Rodinei Crescêncio/Rdnews

Dando continuidade à análise inaugurada na semana passada, na qual apresentamos os fundamentos legais, o contexto territorial e os elementos históricos relacionados à ratificação de títulos localizados na Faixa de Fronteira, impõe-se agora o exame dos procedimentos técnicos e jurídicos que viabilizam o cumprimento das obrigações instituídas pela Lei nº 13.178/2015, bem como a avaliação das implicações resultantes da inércia do titular do domínio.
Importante citar que a legislação federal estabelece três modalidades distintas de ratificação, conforme a dimensão do imóvel: até 15 módulos fiscais, entre 15 módulos e 2.500 hectares, e acima de 2.500 hectares. No primeiro caso, a ratificação opera-se mediante simples averbação. Para imóveis enquadrados na faixa intermediária, exige-se a demonstração do cumprimento da função social da propriedade. Já os imóveis com área superior a 2.500 hectares dependem de autorização específica do Congresso Nacional, nos termos do artigo 188, §1º da Constituição da República.
“A ratificação, apesar de sua natureza extrajudicial, culmina em decisão administrativa proferida pelo registrador competente”
Ressalte-se que, para fins de aplicação da Lei nº 13.178/2015, considera-se o tamanho do imóvel constante da matrícula em outubro de 2015, inclusive com os efeitos de eventuais remembramentos ou desmembramentos. Assim, mesmo que atualmente a área do imóvel tenha sofrido alteração, deve-se verificar sua extensão na data de publicação da norma.

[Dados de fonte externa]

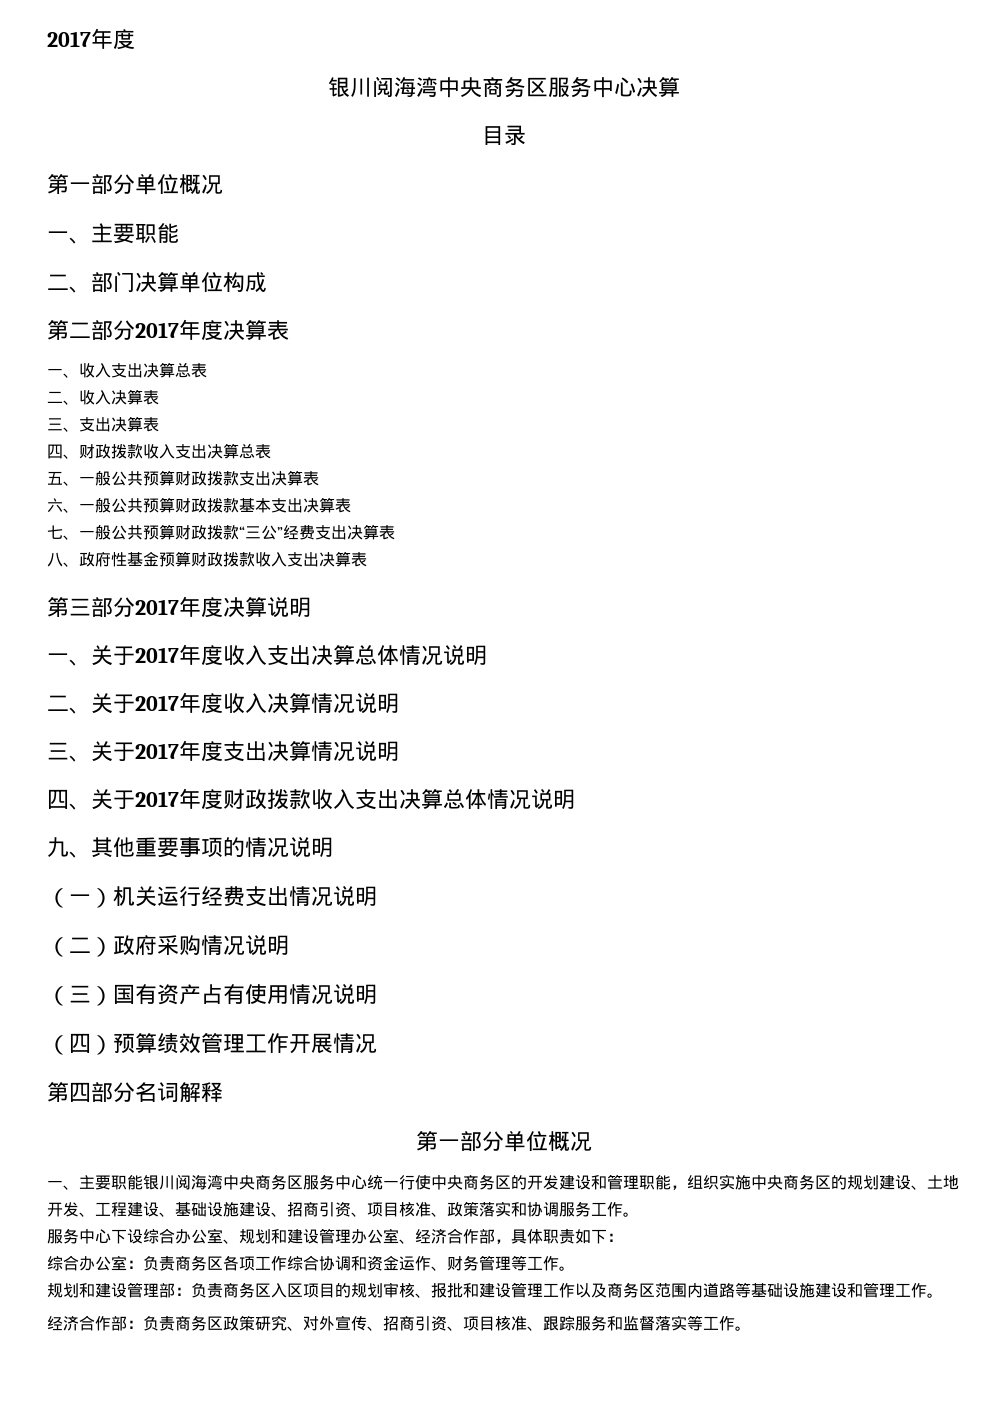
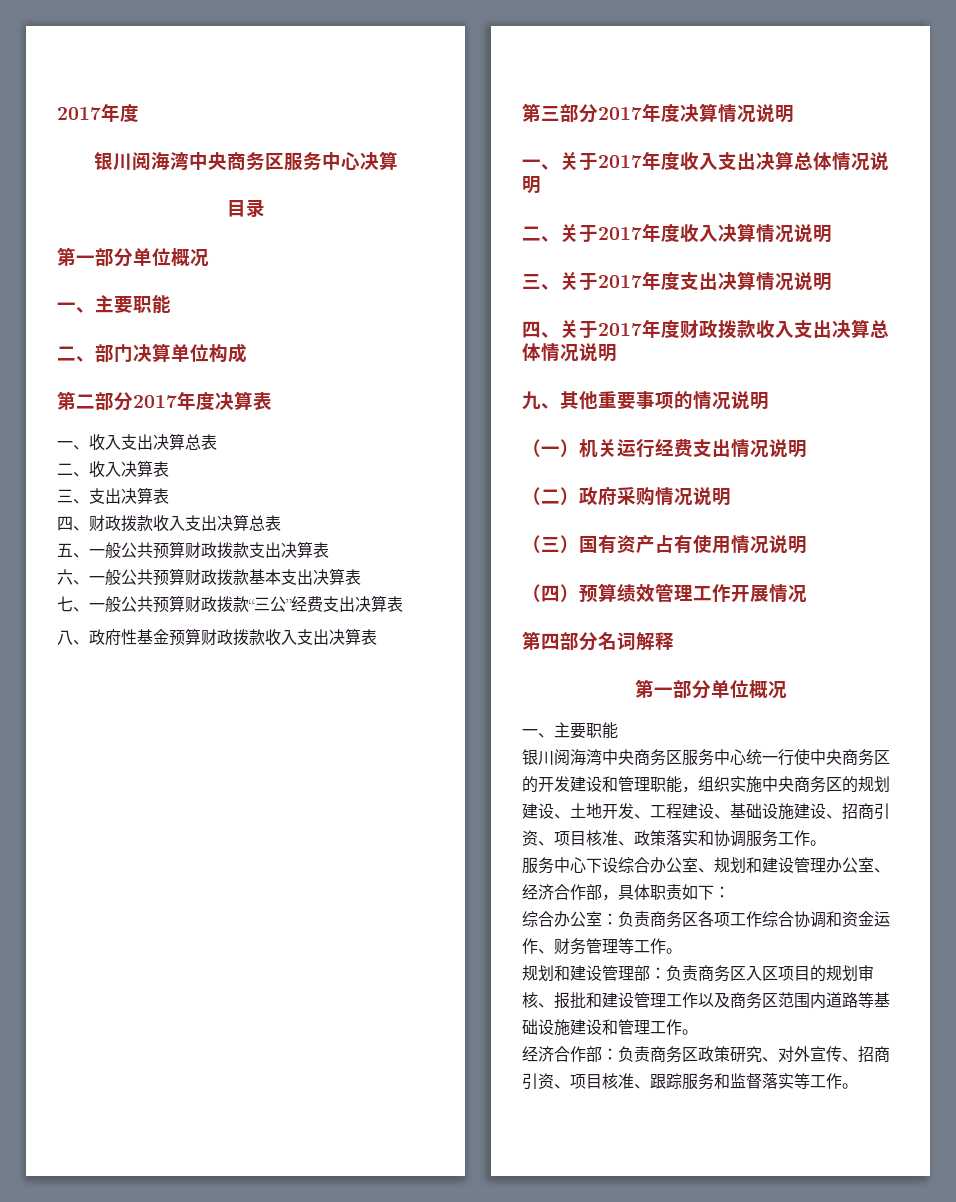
(267, 607) none -> [718,104,756,123] 情况
(143, 1182) none -> (618, 730) //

Para os imóveis que ultrapassam 15 módulos fiscais, o prazo para requerimento de ratificação expira em outubro de 2025. A não observância desse prazo autoriza a União a pleitear, administrativa ou judicialmente, a reversão do registro em seu favor, situação que implica perda patrimonial pelo anterior titular do domínio, inclusive quanto à eventual indenização por desapropriação. Quanto aos imóveis com até 15 módulos, embora não exista um prazo fixado em lei, recomenda-se fortemente que o procedimento seja realizado com celeridade, a fim de se evitar também restrições creditícias e outras dificuldades negociais.
O pedido de ratificação deve ser formalizado por advogado habilitado, com a apresentação de conjunto documental robusto: cadeia dominial completa, planta georreferenciada, laudo técnico com ART, análise normativa da legislação vigente à época da titulação e, se cabível, Escritura Pública de Declaração atestando a inexistência de disputas administrativas ou judiciais relacionadas ao domínio do imóvel. Tal escritura atende a necessidade de se comprovar que o imóvel jamais foi objeto de contestação por parte da Administração Federal direta ou indireta.
Importante sublinhar que a ratificação não opera como blindagem absoluta da propriedade. Ainda que realizada, permanece a possibilidade de conflitos fundiários decorrentes de sobreposições, deslocamentos georreferenciados, entre outros. Para fins de ratificação, a cadeia dominial deve remontar à origem primitiva da titulação, sendo inadmissível a ratificação de imóveis cuja origem esteja rompida ou ausente, situação infelizmente recorrente no território mato-grossense.
A ratificação, apesar de sua natureza extrajudicial, culmina em decisão administrativa proferida pelo registrador competente. Sua finalidade última consiste em integrar o imóvel ao regime jurídico formal, conferindo segurança ao titular e viabilizando o acesso a instrumentos de financiamento, sem transformar-se em meio de supressão de direitos historicamente consolidados. Nesse sentido, a interpretação da Lei nº 13.178/2015 deve ser orientada por critérios de razoabilidade, proporcionalidade e boa-fé, sob pena de se agravar a já delicada situação fundiária nas áreas rurais de fronteira.
Portanto, o êxito da política pública de ratificação depende não apenas do cumprimento dos requisitos legais, mas também do reconhecimento da função social exercida por aqueles que, muitas vezes há gerações, mantêm a produtividade, a segurança alimentar e o desenvolvimento nas regiões fronteiriças do país. A ausência de regularização, longe de ser um simples vício formal, configura obstáculo real à estabilidade dominial, à livre circulação de bens imóveis e à promoção de um ambiente propício ao investimento e ao desenvolvimento rural sustentável.